### [Your objective]
Rewrite the lines below as a numbered list, omitting blank lines and any pictures.

++++ Task inputs

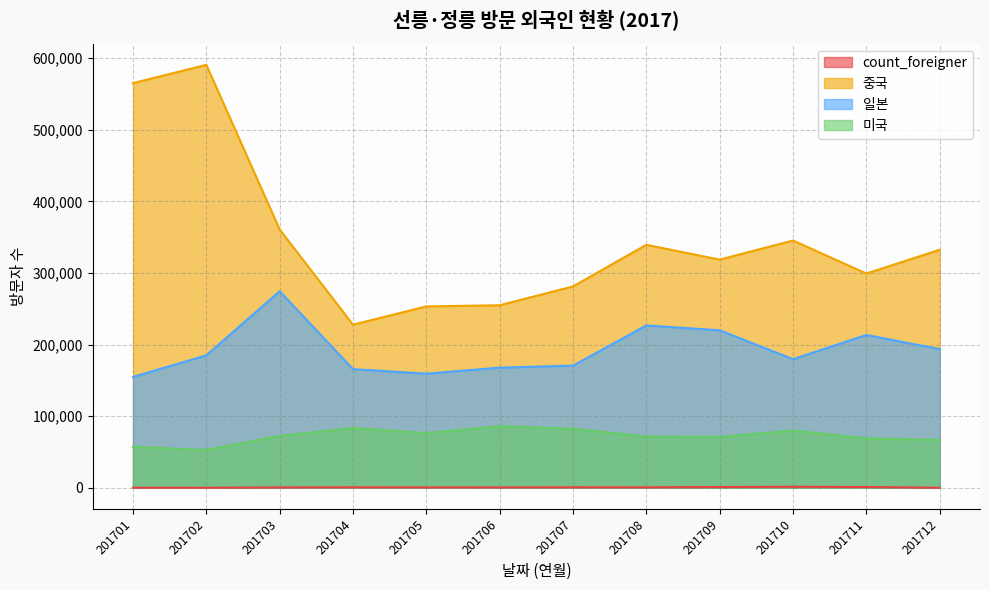

Rank the series at 201709 from highest to lowest value.

중국, 일본, 미국, count_foreigner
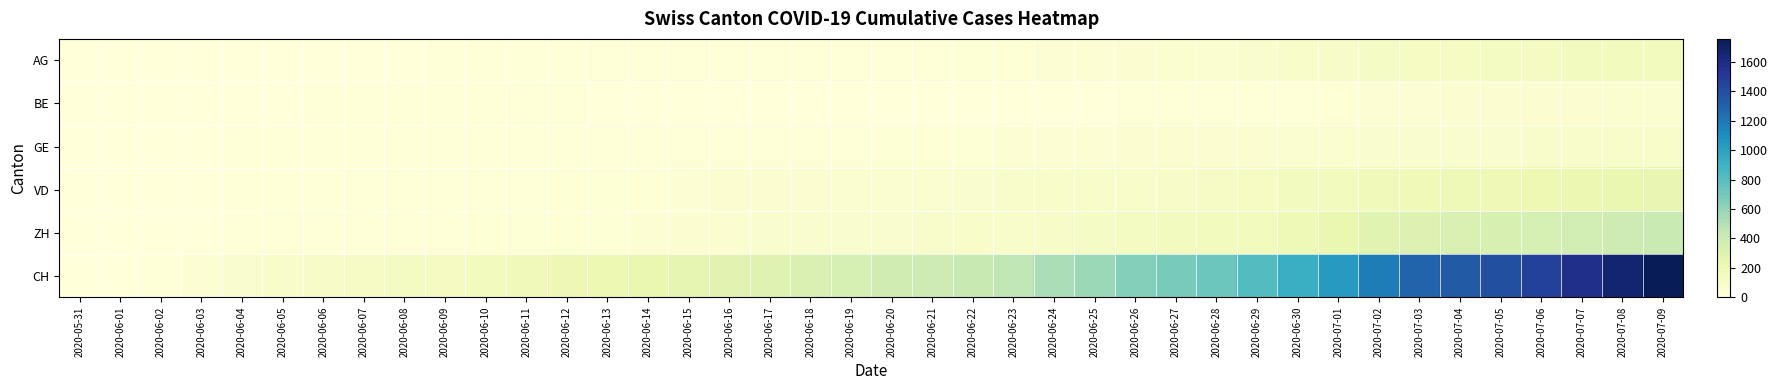

How many categories are shown in the chart?

40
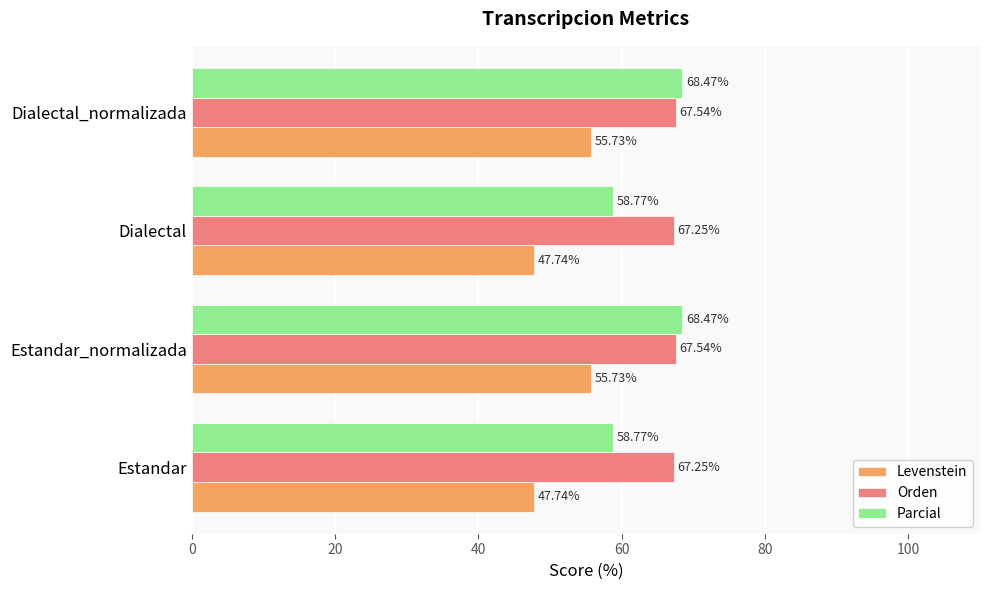

Rank the series by their average value, from highest to lowest.

Orden, Parcial, Levenstein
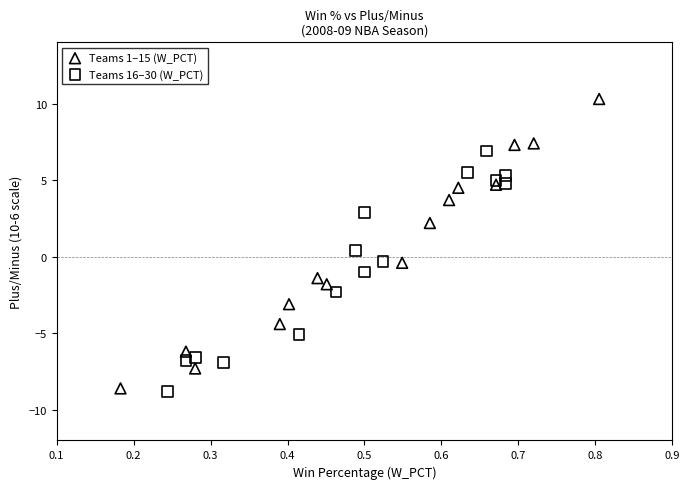

Which series has the largest Y range (max minus min)?

Teams 1–15 (W_PCT)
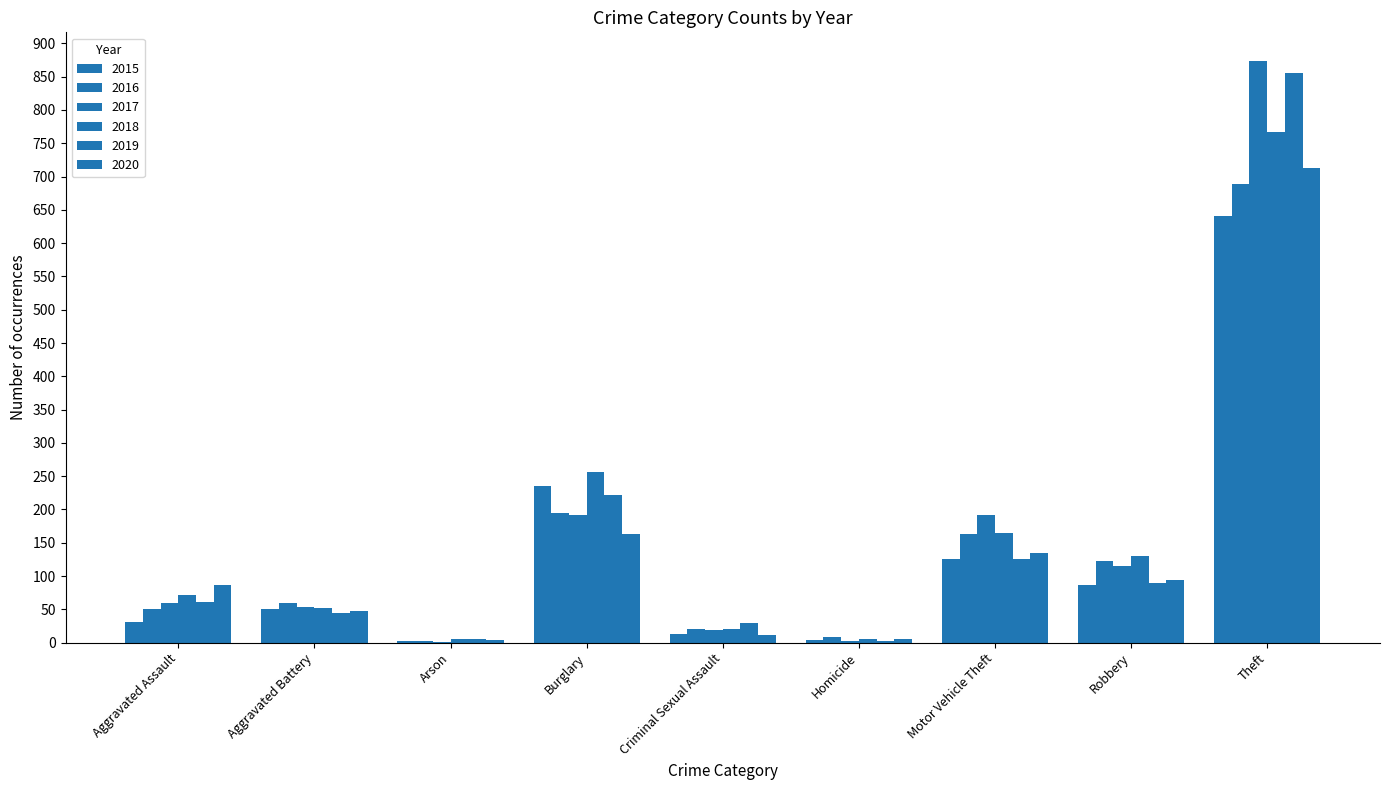

What is the difference between the second highest and minimum values in the 2018 series?

252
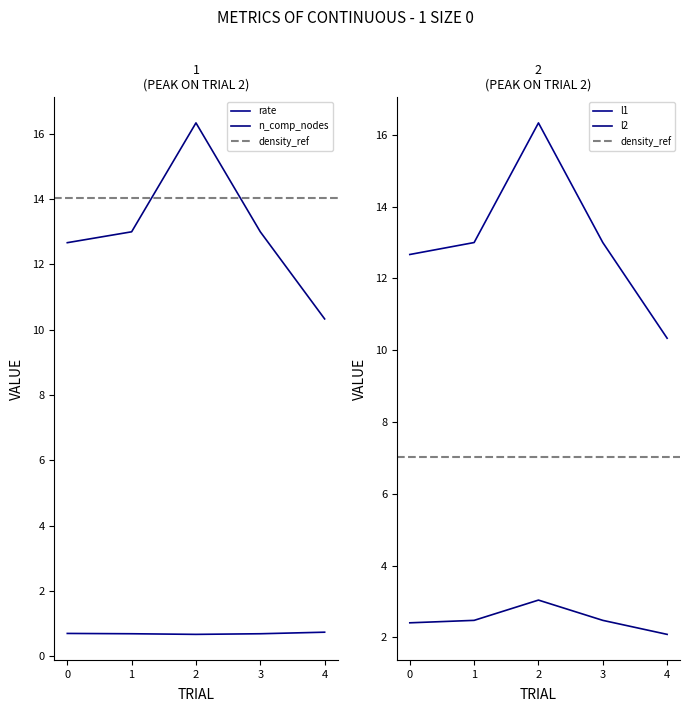

At which category is the sum across all series the highest?

2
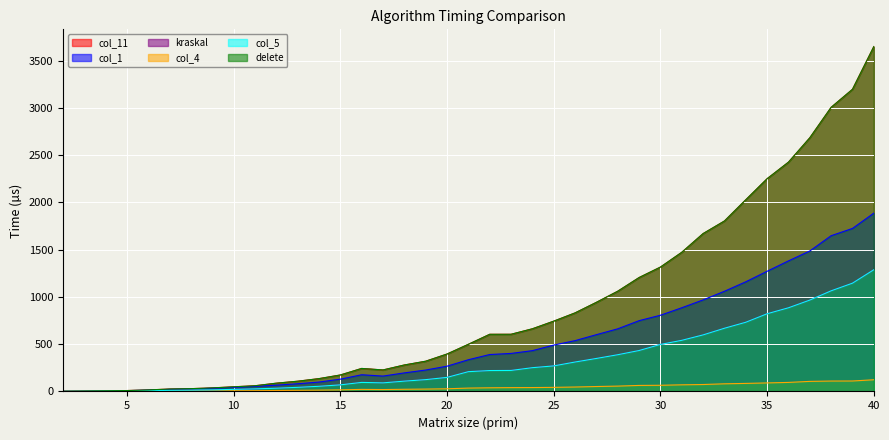

True or false: kraskal and col_11 intersect in this chart.

False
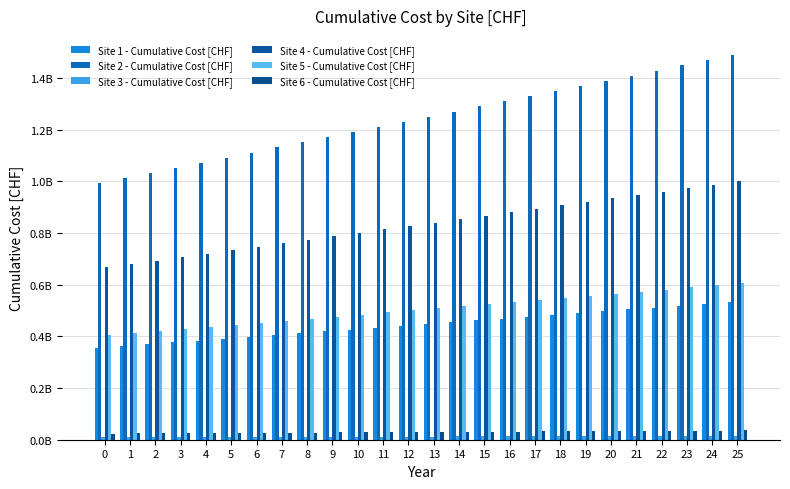

What is the value of the Site 2 - Cumulative Cost [CHF] bar at the 10th from the left?

1171120761.7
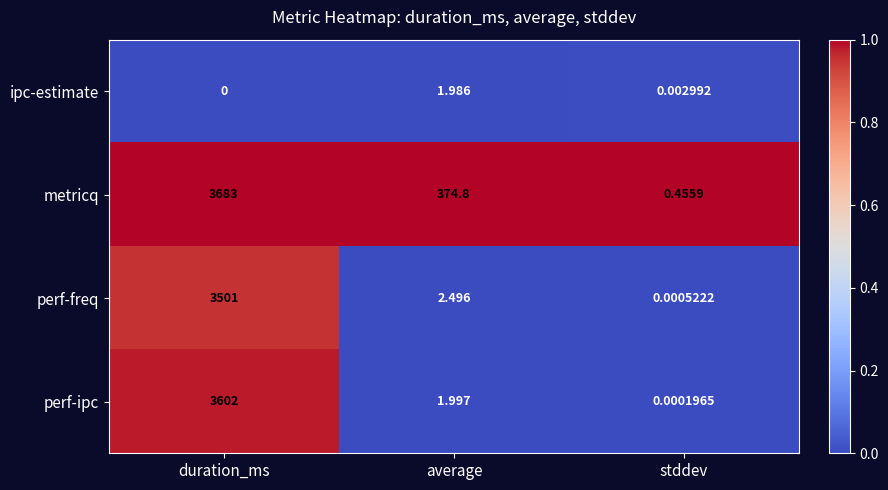

What is the total value across all series at duration_ms?

10786.0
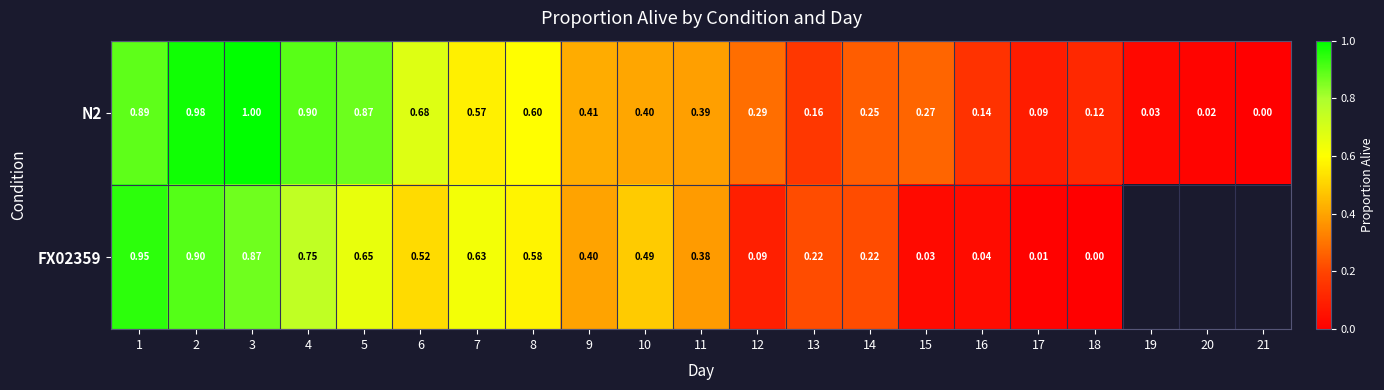

True or false: N2 has a value of 0.5 at 15.

False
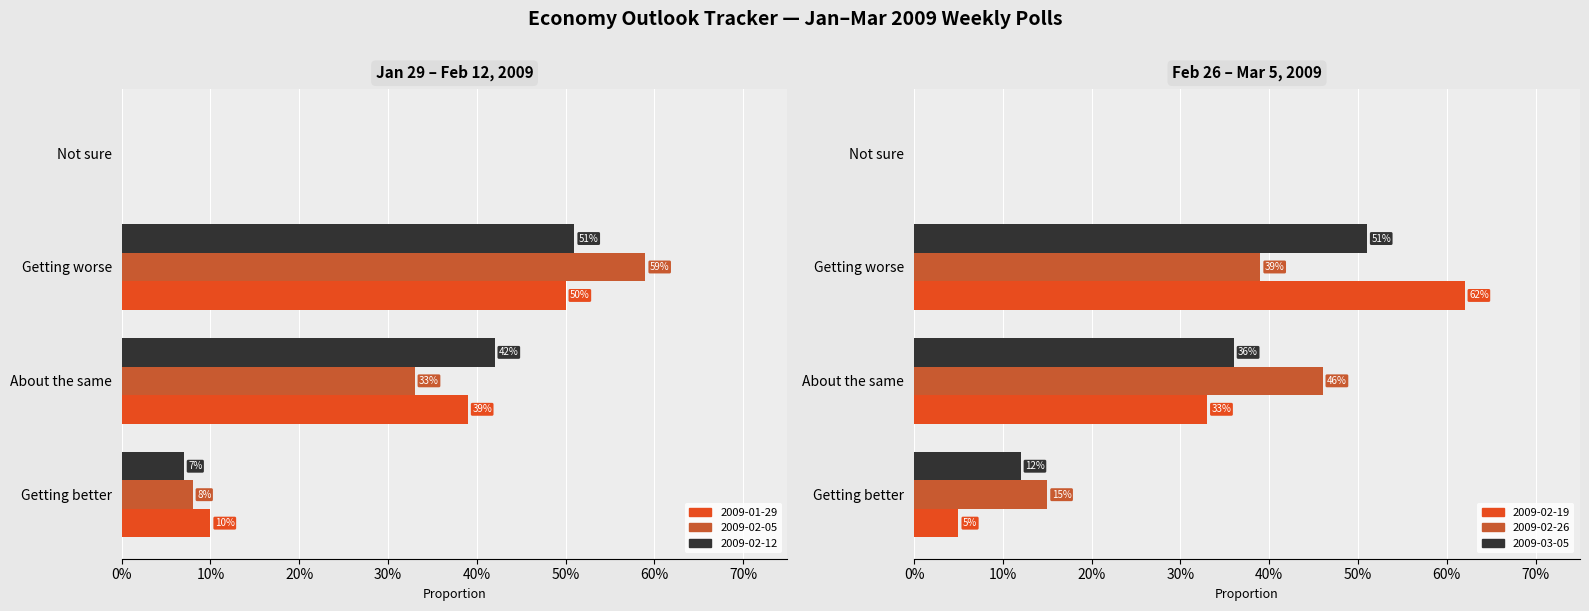

What is the label of the 4th bar from the right?

Getting better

++++++++

### [Expected answer]
1. Rank the series at 201709 from highest to lowest value.
2. 중국, 일본, 미국, count_foreigner
3. How many categories are shown in the chart?
4. 40
5. Rank the series by their average value, from highest to lowest.
6. Orden, Parcial, Levenstein
7. Which series has the largest Y range (max minus min)?
8. Teams 1–15 (W_PCT)
9. What is the difference between the second highest and minimum values in the 2018 series?
10. 252
11. At which category is the sum across all series the highest?
12. 2
13. True or false: kraskal and col_11 intersect in this chart.
14. False
15. What is the value of the Site 2 - Cumulative Cost [CHF] bar at the 10th from the left?
16. 1171120761.7
17. What is the total value across all series at duration_ms?
18. 10786.0
19. True or false: N2 has a value of 0.5 at 15.
20. False
21. What is the label of the 4th bar from the right?
22. Getting better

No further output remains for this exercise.